Durkheim Social currents are extremely similar to social

Durkheim divided social facts into
two different categories: material and non-material social facts. Material
social facts include laws, architecture and forms of technology which are all
clearly external to the individual (Ritzer, 2008, p.79). Non-material social
facts, however, were found in the individuals mind to some extent. Despite
this, Durkheim believed that they were still external because human actions
were understood through studying complex interactions rather than the
individual. Non-material social facts consisted of norms, values and culture
and were Durkheim’s main focus in his work (Ritzer, 2008, pp.79-80). Durkheim
then identified four types of non-material social facts, these were: collective
conscience, collective representations, morality and social currents. Social
currents are social facts that are not associated with distinct organisations
(Durkheim, 1895, cited in Thompson, 1987, pp.69-70). Social currents are
extremely similar to social facts with the main difference being that social
currents are short lived whereas social facts remain secure throughout changes
and time.

Many social facts cannot be
observed easily. For example, social facts such as the grammar of a language is
difficult to observe because it is invisible and therefore cannot be observed
directly. A way to be able to observe these social facts is to observe a large
amount of people. In this example, observing a large quantity of conversations
can help us conclude that particular rules of grammar exist (Fulcher; Scott,
2011, p.33). Durkheim stated that social facts should not be studied as ideas
but as things and therefore they should be treated objectively and
scientifically. This is supported by (Durkheim, 1895, cited in Thompson, 1987)
“to treat phenomena as things is to treat them as data which provide the
starting point for science.” To study objectively means to study sociology in a
way that you would a natural science, with no influence of personal opinions or
feelings. Durkheim believed that social facts could be studied this way because
they determine human behaviour and that the actions of human behaviour are
therefore predictable. Durkheim also said that social facts should be studied
externally as they are more likely to be represented as objective the more separated
they are from the individual (Durkheim, 1895, cited in Thompson, 1987, p.76).
The approach that Durkheim used to study social facts was positivism which was
invented by Auguste Comte. Positivism is a scientific way of studying sociology
which uses objective, quantitative methodology. Cuff, Sharrock and Francis
described positivism as “an approach seeking to find law-like relations among
phenomena and modelled on the physical sciences” (Cuff; Sharrock; Francis,
2006, p.51). In Comte’s work, “The Course of Positive Philosophy” he mentioned
how society should be studied in the same way as we study nature as it
functions under its own set of laws. He therefore said that society should be
studied like a science, “there can be no real knowledge but that which is based
on observed facts” (Comte and Martineau, 2009, p.3).

Entries provided.

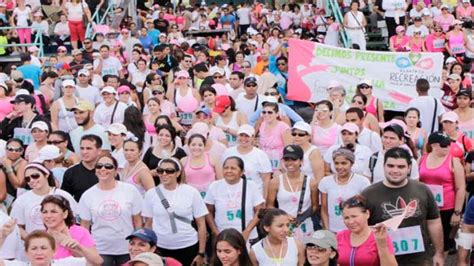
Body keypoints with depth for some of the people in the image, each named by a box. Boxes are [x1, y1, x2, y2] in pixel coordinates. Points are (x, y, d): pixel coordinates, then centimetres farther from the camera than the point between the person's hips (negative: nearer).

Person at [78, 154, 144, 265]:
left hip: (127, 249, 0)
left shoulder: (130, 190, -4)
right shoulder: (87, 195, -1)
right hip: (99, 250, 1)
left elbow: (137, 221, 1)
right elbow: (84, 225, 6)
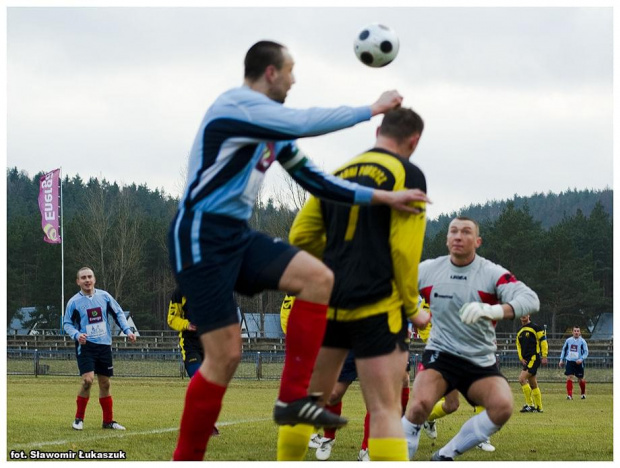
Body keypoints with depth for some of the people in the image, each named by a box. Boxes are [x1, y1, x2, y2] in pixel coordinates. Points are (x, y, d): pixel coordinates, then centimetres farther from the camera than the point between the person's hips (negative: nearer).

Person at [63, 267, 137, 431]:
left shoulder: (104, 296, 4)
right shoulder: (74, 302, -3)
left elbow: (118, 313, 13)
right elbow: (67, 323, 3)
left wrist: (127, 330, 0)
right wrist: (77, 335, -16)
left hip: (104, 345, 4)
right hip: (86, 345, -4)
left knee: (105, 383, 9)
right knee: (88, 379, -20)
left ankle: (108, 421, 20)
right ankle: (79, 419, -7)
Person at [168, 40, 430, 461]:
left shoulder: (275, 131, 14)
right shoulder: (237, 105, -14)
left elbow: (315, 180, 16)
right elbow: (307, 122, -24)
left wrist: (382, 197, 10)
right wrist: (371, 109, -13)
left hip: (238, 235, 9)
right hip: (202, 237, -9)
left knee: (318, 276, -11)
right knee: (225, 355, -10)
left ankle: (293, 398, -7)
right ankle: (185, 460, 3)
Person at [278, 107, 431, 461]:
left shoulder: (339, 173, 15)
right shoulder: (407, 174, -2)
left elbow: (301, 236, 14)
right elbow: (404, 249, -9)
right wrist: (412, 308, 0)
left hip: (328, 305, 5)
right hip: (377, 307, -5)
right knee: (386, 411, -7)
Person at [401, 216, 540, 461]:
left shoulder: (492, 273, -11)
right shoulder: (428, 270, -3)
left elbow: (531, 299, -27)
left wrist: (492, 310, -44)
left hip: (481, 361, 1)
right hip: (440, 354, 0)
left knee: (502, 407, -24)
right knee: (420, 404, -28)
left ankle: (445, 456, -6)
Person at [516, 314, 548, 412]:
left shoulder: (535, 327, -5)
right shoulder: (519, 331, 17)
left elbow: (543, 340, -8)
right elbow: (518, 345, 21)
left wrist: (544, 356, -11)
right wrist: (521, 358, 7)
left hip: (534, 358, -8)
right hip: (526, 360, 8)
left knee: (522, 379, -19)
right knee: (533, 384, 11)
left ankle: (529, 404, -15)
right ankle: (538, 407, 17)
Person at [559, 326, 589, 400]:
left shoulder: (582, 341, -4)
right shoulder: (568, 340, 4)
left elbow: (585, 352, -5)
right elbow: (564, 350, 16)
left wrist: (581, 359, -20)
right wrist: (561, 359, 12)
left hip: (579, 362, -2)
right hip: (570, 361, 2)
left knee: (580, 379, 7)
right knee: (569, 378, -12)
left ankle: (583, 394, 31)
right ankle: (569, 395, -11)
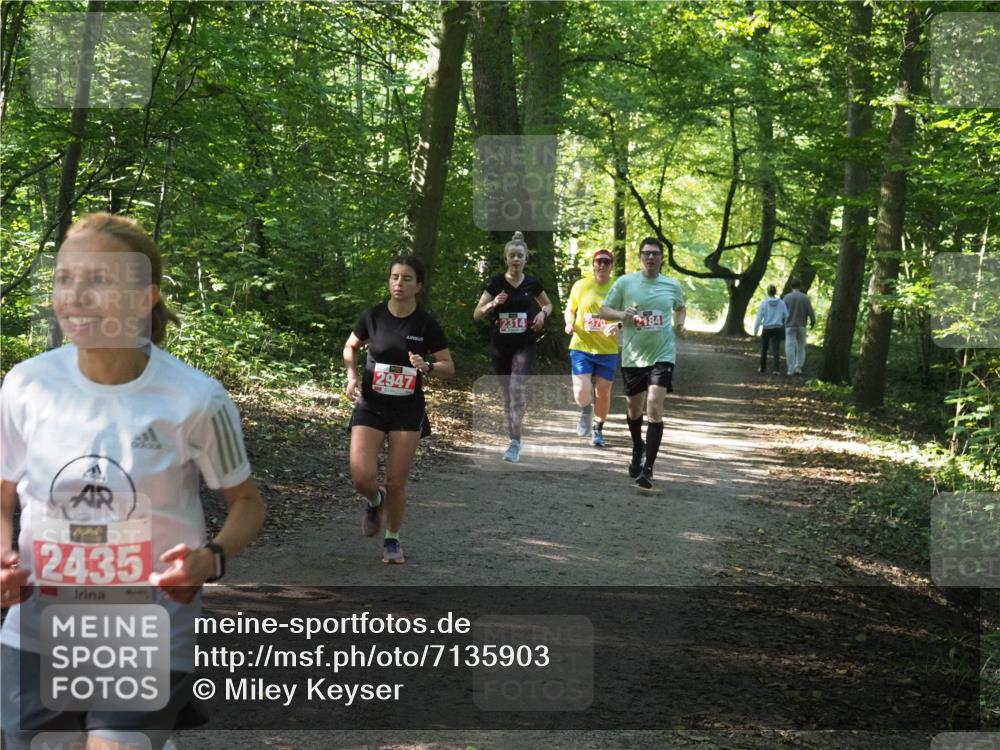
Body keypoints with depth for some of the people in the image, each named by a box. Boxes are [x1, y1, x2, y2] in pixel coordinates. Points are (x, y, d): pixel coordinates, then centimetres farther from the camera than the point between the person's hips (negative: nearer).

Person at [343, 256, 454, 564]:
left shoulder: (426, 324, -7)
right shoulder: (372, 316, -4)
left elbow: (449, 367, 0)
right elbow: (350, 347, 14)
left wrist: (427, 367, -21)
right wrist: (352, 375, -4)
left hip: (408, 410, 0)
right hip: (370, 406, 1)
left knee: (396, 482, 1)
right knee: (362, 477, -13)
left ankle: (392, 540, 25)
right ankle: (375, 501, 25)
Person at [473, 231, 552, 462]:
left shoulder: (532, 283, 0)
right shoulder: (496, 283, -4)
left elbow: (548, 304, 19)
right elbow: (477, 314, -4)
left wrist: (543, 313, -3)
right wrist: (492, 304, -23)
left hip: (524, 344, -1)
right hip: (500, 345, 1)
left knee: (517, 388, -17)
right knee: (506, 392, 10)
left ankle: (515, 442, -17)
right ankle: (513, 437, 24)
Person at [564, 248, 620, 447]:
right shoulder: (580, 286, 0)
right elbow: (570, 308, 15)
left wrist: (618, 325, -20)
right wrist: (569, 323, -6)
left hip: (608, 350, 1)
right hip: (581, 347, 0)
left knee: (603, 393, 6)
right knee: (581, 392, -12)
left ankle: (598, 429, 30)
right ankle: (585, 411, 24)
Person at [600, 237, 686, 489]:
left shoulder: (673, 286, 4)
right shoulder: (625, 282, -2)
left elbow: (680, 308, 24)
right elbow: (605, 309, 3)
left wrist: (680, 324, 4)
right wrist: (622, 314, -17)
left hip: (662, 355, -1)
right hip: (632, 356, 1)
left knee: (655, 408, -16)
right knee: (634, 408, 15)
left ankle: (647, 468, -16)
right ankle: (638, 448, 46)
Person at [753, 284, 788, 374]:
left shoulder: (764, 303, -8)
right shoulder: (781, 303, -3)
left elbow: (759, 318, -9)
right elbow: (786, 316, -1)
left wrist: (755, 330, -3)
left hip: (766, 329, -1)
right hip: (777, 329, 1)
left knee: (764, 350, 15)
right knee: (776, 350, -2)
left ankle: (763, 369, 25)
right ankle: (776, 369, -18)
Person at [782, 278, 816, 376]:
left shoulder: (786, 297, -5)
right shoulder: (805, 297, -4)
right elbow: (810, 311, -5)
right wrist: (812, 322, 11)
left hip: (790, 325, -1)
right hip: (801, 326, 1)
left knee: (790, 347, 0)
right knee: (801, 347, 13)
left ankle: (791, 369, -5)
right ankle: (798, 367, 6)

Exercise. Please rewrite the part of the text on Durkheim and social facts that opens with the words containing "The approach that" and closes with "Martineau, 2009, p.3).", putting "the social world" in place of "society".

Response.
The approach that Durkheim used to study social facts was positivism which was
invented by Auguste Comte. Positivism is a scientific way of studying sociology
which uses objective, quantitative methodology. Cuff, Sharrock and Francis
described positivism as “an approach seeking to find law-like relations among
phenomena and modelled on the physical sciences” (Cuff; Sharrock; Francis,
2006, p.51). In Comte’s work, “The Course of Positive Philosophy” he mentioned
how the social world should be studied in the same way as we study nature as it
functions under its own set of laws. He therefore said that the social world should be
studied like a science, “there can be no real knowledge but that which is based
on observed facts” (Comte and Martineau, 2009, p.3).